Read Order: JAI BHAGWAN SHARMA Vs. MUNNI DEVI On 02 June, 2022 – Legitquest

Tulip Kanth

New Delhi, June 7, 2022: In a property matter, the Delhi High Court has held that the respondent-encroacher had committed contempt of Court and reiterated that in view of the purpose of the Contempt of Courts Act, it would not be in consonance with the statute to draw any distinction between the wilful violation of the terms of a consent decree and violation of a decree that has been passed on adjudication.

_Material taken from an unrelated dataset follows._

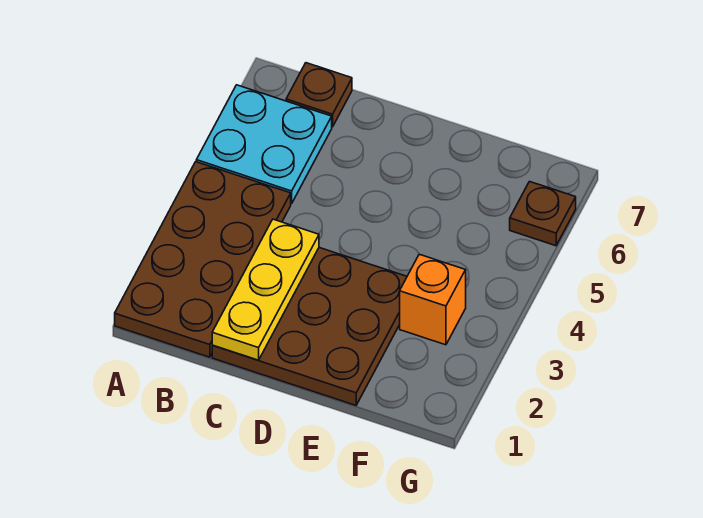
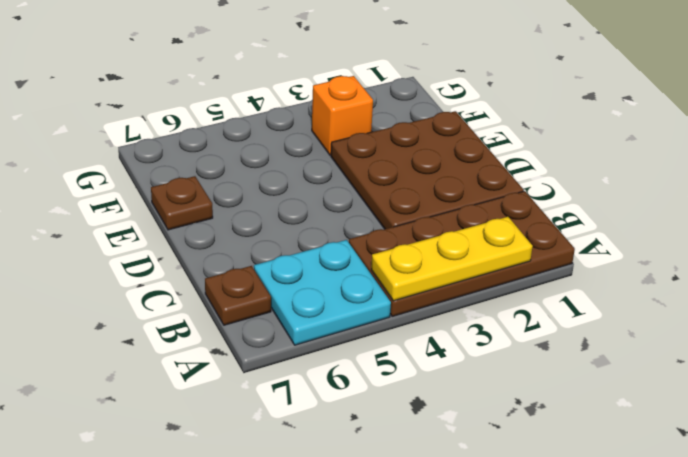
yellow plate C1:C3 level 2 -> yellow plate A2:A4 level 2
brown plate G6 level 1 -> brown plate E7 level 1

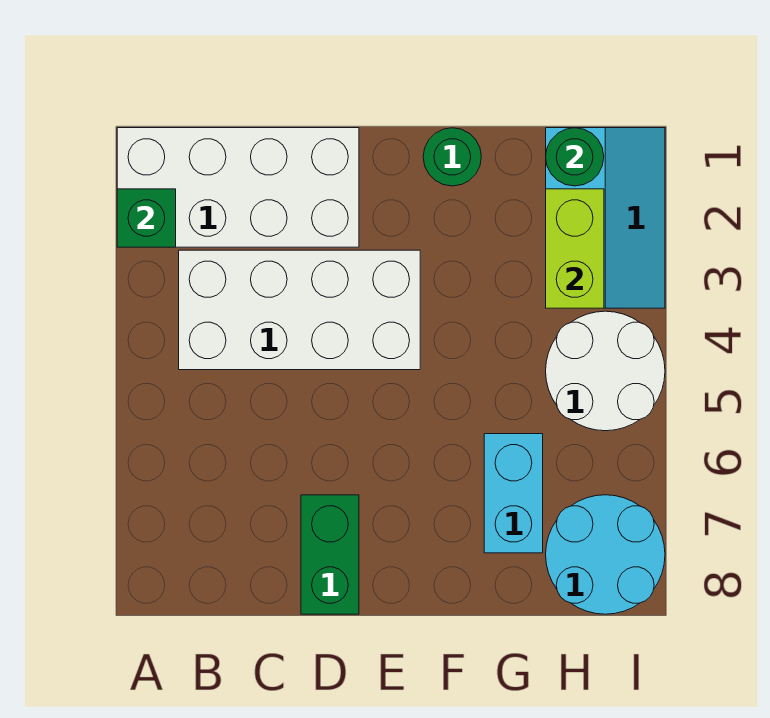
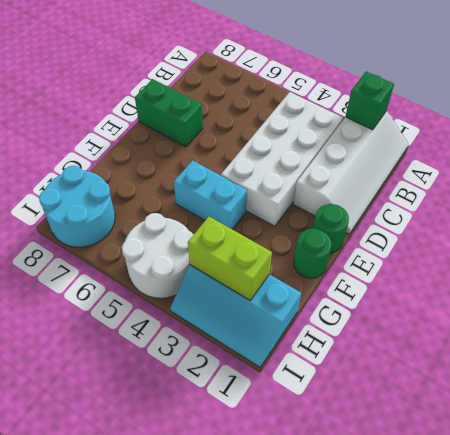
white brick A1:D2 level 1 -> white slope A1:D2 level 1 top 2
cyan brick G6:G7 level 1 -> cyan brick F4:F5 level 1
green round brick H1 level 2 -> green round brick E1 level 1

Referring to the provisions of the CPC and the Contempt of Courts Act, the Bench of Justice Subramonium Prasad said, “The Apex Court has repeatedly held that all decrees and orders are executable under the CPC, including consent decrees and orders, but merely because an order or decree is executable, it would not take away the jurisdiction of the Court to deal with the matter under the Contempt of Courts Act, 1971.”

This case revolved around a property which was stated to be in the ownership of the petitioner. The Petitioner herein permitted the husband of the Respondent herein to occupy an area of 50 Sq. Yards in the premises in question at a license fee. When the husband of the Respondent refused to vacate the premises in question, the Petitioner filed a Suit before the Additional District Judge. The Trial Court, decreed the Suit in favour of the Petitioner and directed the Respondent to handover the peaceful and vacant possession of 50 Sq. Yards of the land in the rear portion of the premises in question to the Petitioner within two months. The  instant contempt petition had been filed as the Respondent had not vacated the premises in question.

The Bench held that Respondent had only come up with the false claim that she was in possession of land measuring 100 Sq.Yds. in the premises in question without adducing any evidence to this effect in any of the suits. Despite categorical directions rendered by the Trial Court and this Court, the Respondent had remained obstinate in her stance that the premises in question was possessed by her by way of adverse possession, added the Court.

According to the Bench, this extent of disobedience of law was nothing less than contempt of Court, thereby, bringing down the majesty of law and making a mockery of the temple of justice. Thus, observing that the respondent was  liable to be evicted from the premises in question, the Bench listed the matter on July 5, 2022 for Order on sentencing.